_Fragmento:_
· · ·

Por Ignacio Ramonet (ex director de Le Monde Diplomatique), 26 de noviembre de 2025

Pocos hombres han conocido la gloria de entrar en la leyenda y la historia en vida. Fidel es uno de ellos.
En el panteón global dedicado a quienes más lucharon por la justicia social y mostraron mayor solidaridad con los oprimidos de la Tierra, Fidel Castro –les guste o no a sus detractores– tiene un lugar de honor reservado para él.
Lo conocí en 1975 y hablé con él en múltiples ocasiones, pero durante mucho tiempo, siempre en circunstancias muy profesionales y específicas, cuando informaba sobre la isla o participaba en una conferencia, seminario o evento. Luego nuestra relación se fue estrechando. A veces me invitaba a cenar en la privacidad de su oficina en el Palacio de la Revolución y charlábamos durante horas sobre el estado del mundo. Otras veces, me encomendaba «misiones» discretas, como reunirme con un líder de izquierda latinoamericano sobre el que tenía dudas, para que le diera mi opinión personal. Fue el primero en elogiar a Hugo Chávez (quien entonces era «sospechoso» para gran parte de la izquierda global porque estaba acusado de liderar un intento de golpe de Estado el 4 de febrero de 1992 contra Carlos Andrés Pérez, presidente socialdemócrata de Venezuela y líder de la Internacional Socialista). Fidel me aconsejó que fuera a verlo, lo conociera y lo ayudara.

· · ·

_Material de partida:_
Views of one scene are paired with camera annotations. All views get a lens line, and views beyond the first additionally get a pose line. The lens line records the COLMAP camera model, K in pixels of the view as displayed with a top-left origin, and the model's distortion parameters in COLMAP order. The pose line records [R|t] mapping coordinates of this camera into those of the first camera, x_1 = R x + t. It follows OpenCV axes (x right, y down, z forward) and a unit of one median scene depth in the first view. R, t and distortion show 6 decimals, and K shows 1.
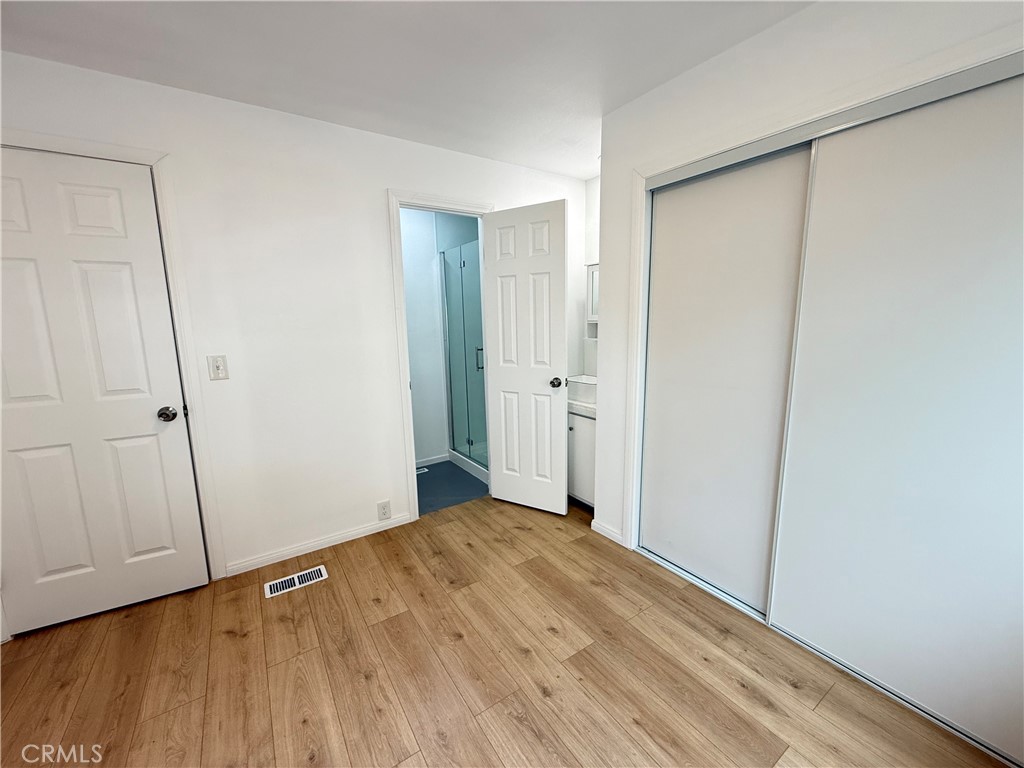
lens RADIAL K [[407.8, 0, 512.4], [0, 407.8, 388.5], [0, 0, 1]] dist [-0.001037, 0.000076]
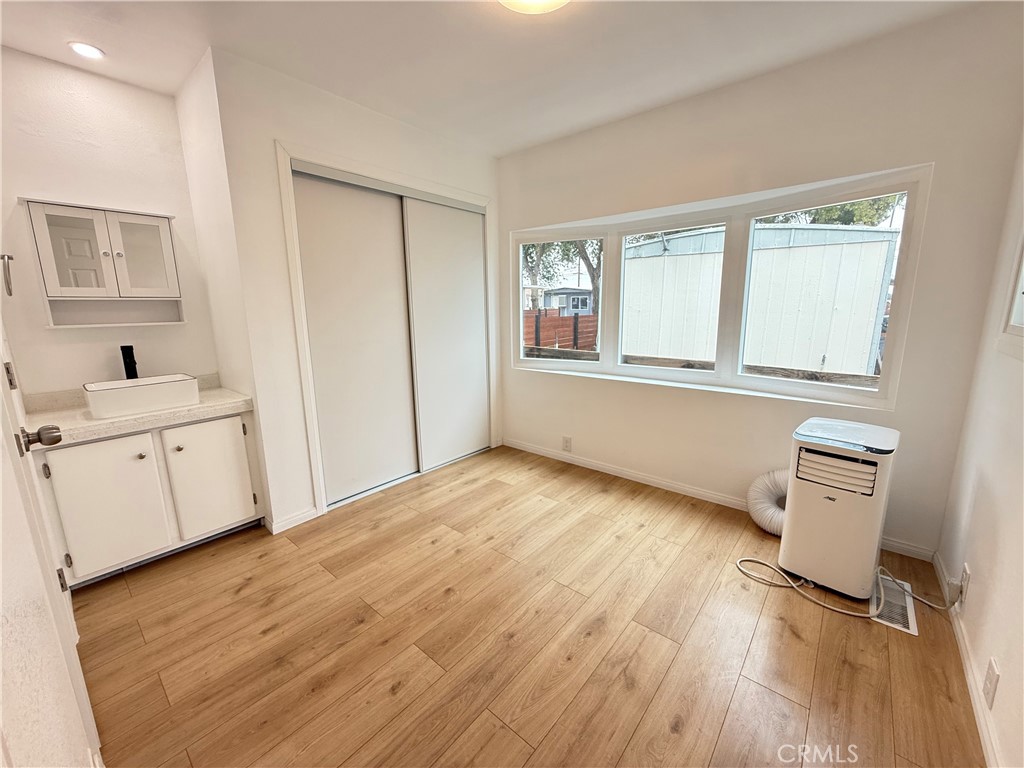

· · ·

Prosigue el texto sobre Fidel Castro a partir de su última oración.

_Resultado:_
Cuando, en 2003, decidimos escribir el libro «Cien horas con Fidel», me invitó a acompañarlo durante semanas en varios viajes. Tanto en Cuba (Santiago, Holguín, La Habana) como en el extranjero (Ecuador). En coche, en avión, caminando, almorzando o cenando, conversábamos extensamente. Con y sin grabadora. Conversamos sobre todo tipo de temas, las noticias del día, sus experiencias pasadas y sus inquietudes actuales. Luego reconstruía estas conversaciones de memoria en mis cuadernos. Luego, durante tres años, de 2003 a 2006, nos vimos con mucha frecuencia, al menos varios días seguidos, una vez al trimestre, para avanzar en el libro.
Así descubrí a un Fidel íntimo. Casi tímido. Muy educado. Escuchaba atentamente a cada interlocutor. Siempre atento a los demás, y en particular a sus colaboradores. Nunca le oí levantar la voz. Nunca una orden. Con modales y gestos de cortesía anticuada. Un auténtico caballero. Con un alto sentido del honor. Que vive, por lo que pude ver, a la usanza espartana. Muebles austeros, comida sana y frugal. El estilo de vida de un monje-soldado.
Su jornada laboral solía terminar a las cinco o seis de la mañana, cuando el día apenas comenzaba.
Más de una vez interrumpió nuestra conversación a las dos o tres de la mañana porque aún tenía que asistir a alguna «reunión importante»… Dormía solo unas cuatro horas; además, de vez en cuando, una o dos horas a cualquier hora del día. Pero también era madrugador. E incansable. Viajes, desplazamientos, reuniones se sucedían sin tregua.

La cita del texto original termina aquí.